If we were all upstairs, often we would hear a sound as if someone in the kitchen was taking all the silverware and violently throwing it on the floor and against the walls. We didn't have any silverware, we all ate at the cafeteria on the campus a few blocks away! No plates either. The only thing in the icebox usually was beer and leftover pizza.

On one of the few nights I slept there (My girlfriend at the time and I had a fight) I woke up to the sound of the shower on the second floor going full blast. I got up to go down the attic stairs to see who was taking a shower at 4:00 am and halfway down the stairs I felt something push me hard enough that I fell, breaking a couple of fingers on my right hand. Jeff and Dan were in the hallway and saw me fall. They both said that it looked like I was literally thrown down the stairs. After turning the shower off, my roommates took me to the emergency room. When we returned a couple of hours later, the shower was back on. Jeff and Dan mentioned that it had been coming on every night for the last few nights.

We all kept this to ourselves, not wanting to be thought of as strange or whatever. As I said before, these things never happened when we had a party and there would be 60+ witnesses. This stuff only happened on quiet evenings. After we had lived there for about a year one night we were watching a rented movie in the living room when we all heard the sound of a woman softly crying. After turning the TV off, we could hear it clearer, and it was coming from the basement. I thought that someone had gotten stuck in there. The only entrance was outside, and when we made our way to it, it was padlocked. As soon as Jeff touched the door, the crying stopped.

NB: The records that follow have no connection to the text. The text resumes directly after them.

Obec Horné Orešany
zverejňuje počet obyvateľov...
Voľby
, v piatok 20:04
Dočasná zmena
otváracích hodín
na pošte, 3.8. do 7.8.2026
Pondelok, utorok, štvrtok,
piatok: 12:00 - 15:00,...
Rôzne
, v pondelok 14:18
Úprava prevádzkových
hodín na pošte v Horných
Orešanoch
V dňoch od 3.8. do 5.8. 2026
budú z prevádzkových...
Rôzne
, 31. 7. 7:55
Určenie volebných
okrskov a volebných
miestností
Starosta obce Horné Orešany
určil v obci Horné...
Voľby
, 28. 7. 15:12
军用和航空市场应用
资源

The next Saturday, I borrowed some bolt cutters and we popped the padlock off the door and Jeff, Dan and myself went down the stairs into the basement. I have to say that a feeling of sadness overwhelmed all of us down there. More depressed or sad than I personally have ever been before or since, and from the looks on Jeff and Dan's faces they felt the same way. There wasn't much down there except some old snow tires and trunks and various other junk. However, there was a well in the floor with no cover which Dan almost fell into, and there was a tunnel leading off what was the front of the house and out under the street. The tunnel was lined with brick unlike the basement itself which was stone, and looked as if it had collapsed not too far in so we didn't explore. I heard the woman crying two or three more times over the next year but it wasn't near as often as whatever was going on in the rest of the house.

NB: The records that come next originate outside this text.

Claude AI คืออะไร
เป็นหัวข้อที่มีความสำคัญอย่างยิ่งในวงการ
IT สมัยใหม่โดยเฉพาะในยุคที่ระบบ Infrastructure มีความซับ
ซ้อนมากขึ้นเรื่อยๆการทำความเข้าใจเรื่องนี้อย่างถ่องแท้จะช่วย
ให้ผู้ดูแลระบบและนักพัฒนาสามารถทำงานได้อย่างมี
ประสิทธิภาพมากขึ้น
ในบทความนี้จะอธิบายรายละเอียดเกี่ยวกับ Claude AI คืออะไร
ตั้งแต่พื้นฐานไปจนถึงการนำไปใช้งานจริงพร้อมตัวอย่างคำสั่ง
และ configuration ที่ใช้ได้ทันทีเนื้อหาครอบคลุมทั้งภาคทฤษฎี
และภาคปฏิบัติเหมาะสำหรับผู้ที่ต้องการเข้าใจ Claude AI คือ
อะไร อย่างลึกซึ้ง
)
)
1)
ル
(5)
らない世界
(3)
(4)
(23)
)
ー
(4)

I had a friend, Kevin, who was "spiritual" meaning he claimed to be able to tell peoples fortunes via tarot cards and see ghosts and so forth, and he also was born and raised in Dover. I approached him on what had been happening in the house and right away he mentioned that his sister went to Wesley in the 70's. One night when she was dropping him off at our house she told him that she was at a party at our house when she was a student and one of the students at the time was really intoxicated and fell down the stairs from my room to the second floor, broke his neck and died. Kevin was also was kind enough to research the property through a contact at the historical society. We discovered that the house was built by a Quaker family who operated an underground railroad station out of the basement in conjunction with another family across the street. They would use the tunnel to move escaped slaves from one house to the next without being seen. One night a woman smothered her crying baby to avoid being heard by trackers that were searching the streets and after was so distraught that she drowned herself in the well in the basement!

I now live 2000 miles away and have a family, but I think about that place often. I wonder if the current residents hear the same thing.